Lawmakers are preparing for Greece’s departure from the common currency in case the debt-strapped country’s new government doesn’t commit to carrying forward reforms, the magazine said.

“That takes a little bit of the gloss off the euro and there’s also an Italian bond auction today and a Spanish one later this week,” said Tim Kelleher, Auckland-based head of institutional foreign-exchange sales at ASB Institutional, a unit of Commonwealth Bank of Australia. “My bias is to sell rallies in currencies like the euro, kiwi and Aussie.”

Italy will auction as much as 3 billion euros ($4.1 billion) of five-year notes maturing in September 2016 today, Germany will sell as much as 6 billion euros of two-year notes on Nov. 16 and Spain will sell bonds maturing in January 2022 on Nov. 17.

Merkel Speaks

German Chancellor Angela Merkel will address her party today after weeks of crisis fighting during which she raised the prospect of ejecting Greece from the euro and joined with French President Nicolas Sarkozy to call on Italy to hold to its budget pledges. She is now turning her attention to shaping the future of the euro and EU.

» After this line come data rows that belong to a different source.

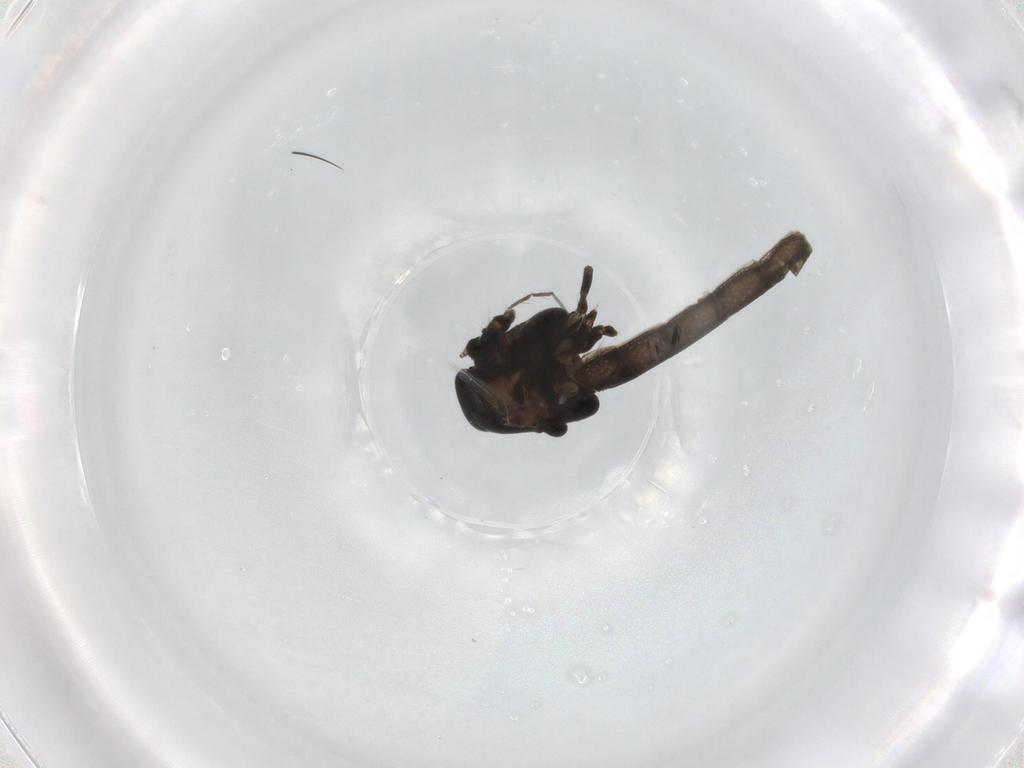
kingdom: Animalia
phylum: Arthropoda
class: Insecta
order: Diptera
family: Chironomidae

“I believe this is important for those who buy government bonds: that we make it clear that we want more Europe step by step, that is that the European Union, and the euro area in particular, grows together,” Merkel said in an interview with ZDF television late yesterday. “Otherwise people won’t believe that we can really get a handle on the problems.”

The euro has declined 0.8 percent over the past six months, according to Bloomberg Correlation-Weighted Indexes that track 10 developed market currencies.